* Description of the task *
In the records below, the line that contains "Как и в случае с большинством ор" marks the start. Copy it and each line after it through the end, exactly, without pictures.
[[ Dataset records open ]]
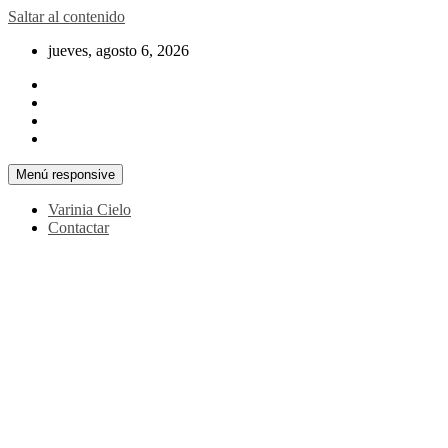
Saltar al contenido
jueves, agosto 6, 2026
Menú responsive
Varinia Cielo
Contactar
La noticia en tus manos
La Voz Perú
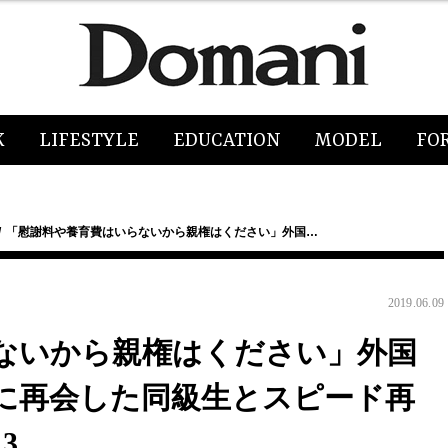
K
LIFESTYLE
EDUCATION
MODEL
FO
「慰謝料や養育費はいらないから親権はください」外国…
2019.06.09
ないから親権はください」外国
りに再会した同級生とスピード再
3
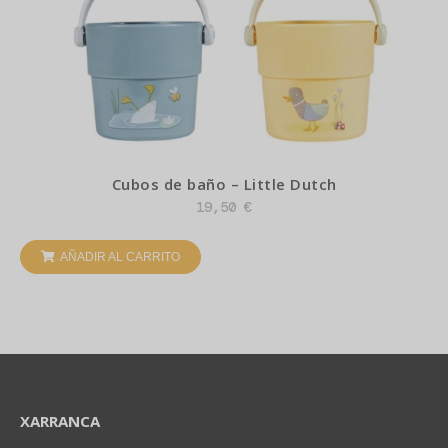
Cubos de baño – Little Dutch
19,50
€
AÑADIR AL CARRITO
XARRANCA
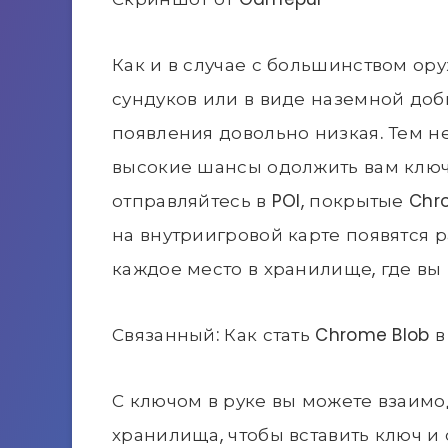
Как и в случае с большинством ор
сундуков или в виде наземной добы
появления довольно низкая. Тем н
высокие шансы одолжить вам ключ,
отправляйтесь в POI, покрытые Chro
на внутриигровой карте появятся 
каждое место в хранилище, где вы
Связанный: Как стать Chrome Blob в 
С ключом в руке вы можете взаимо
хранилища, чтобы вставить ключ и 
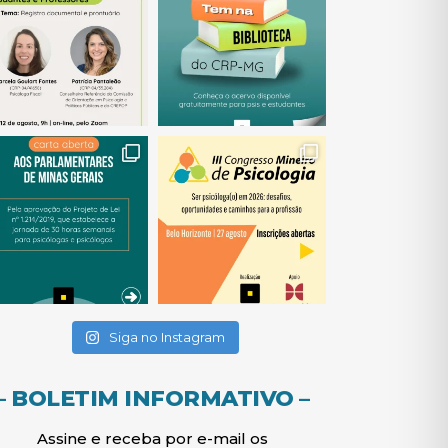
(abre em nova janela)
(abre em nova janela)
(abre em nova janela)
(abre em nova janela)
(abre em nova janela)
Siga no Instagram
– BOLETIM INFORMATIVO –
Assine e receba por e-mail os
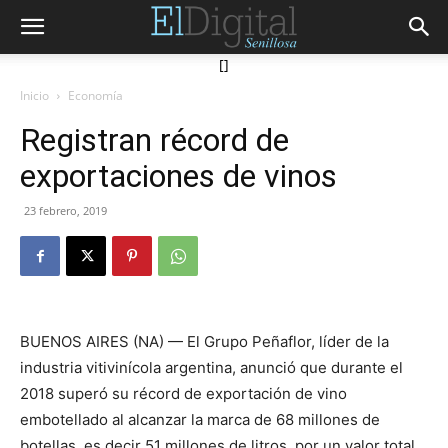
[]
Inicio
Economía
Registran récord de
exportaciones de vinos
23 febrero, 2019
BUENOS AIRES (NA) — El Grupo Peñaflor, líder de la
industria vitivinícola argentina, anunció que durante el
2018 superó su récord de exportación de vino
embotellado al alcanzar la marca de 68 millones de
botellas, es decir 51 millones de litros, por un valor total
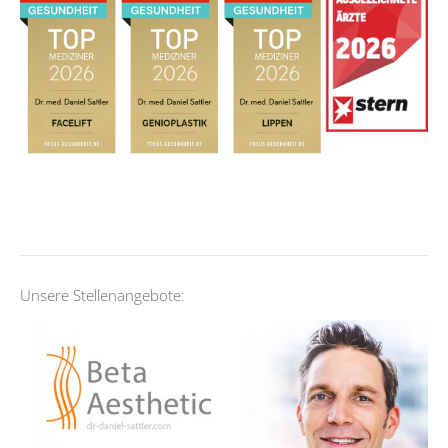
Unsere Stellenangebote:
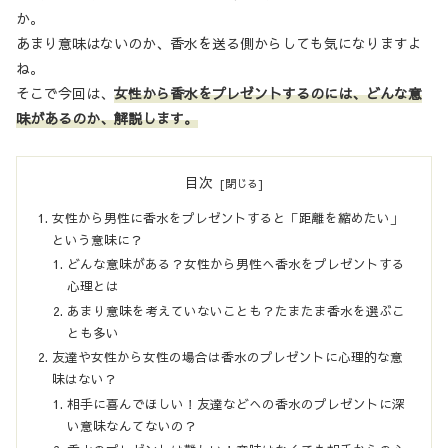
か。
あまり意味はないのか、香水を送る側からしても気になりますよ
ね。
そこで今回は、
女性から香水をプレゼントするのには、どんな意
味があるのか、解説します。
目次
女性から男性に香水をプレゼントすると「距離を縮めたい」
という意味に？
どんな意味がある？女性から男性へ香水をプレゼントする
心理とは
あまり意味を考えていないことも？たまたま香水を選ぶこ
とも多い
友達や女性から女性の場合は香水のプレゼントに心理的な意
味はない？
相手に喜んでほしい！友達などへの香水のプレゼントに深
い意味なんてないの？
[[ Dataset records closed ]]
* Solution for this problem *
Как и в случае с большинством ор
сундуков или в виде наземной добы
появления довольно низкая. Тем н
высокие шансы одолжить вам ключ,
отправляйтесь в POI, покрытые Chro
на внутриигровой карте появятся 
каждое место в хранилище, где вы
Связанный: Как стать Chrome Blob в 
С ключом в руке вы можете взаимо
хранилища, чтобы вставить ключ и 
(abre em nova janela)
(abre em nova janela)
(abre em nova janela)
(abre em nova janela)
(abre em nova janela)
Siga no Instagram
– BOLETIM INFORMATIVO –
Assine e receba por e-mail os
[]
Inicio
Economía
Registran récord de
exportaciones de vinos
23 febrero, 2019
BUENOS AIRES (NA) — El Grupo Peñaflor, líder de la
industria vitivinícola argentina, anunció que durante el
2018 superó su récord de exportación de vino
embotellado al alcanzar la marca de 68 millones de
botellas, es decir 51 millones de litros, por un valor total
Unsere Stellenangebote:
か。
あまり意味はないのか、香水を送る側からしても気になりますよ
ね。
そこで今回は、
女性から香水をプレゼントするのには、どんな意
味があるのか、解説します。
目次
女性から男性に香水をプレゼントすると「距離を縮めたい」
という意味に？
どんな意味がある？女性から男性へ香水をプレゼントする
心理とは
あまり意味を考えていないことも？たまたま香水を選ぶこ
とも多い
友達や女性から女性の場合は香水のプレゼントに心理的な意
味はない？
相手に喜んでほしい！友達などへの香水のプレゼントに深
い意味なんてないの？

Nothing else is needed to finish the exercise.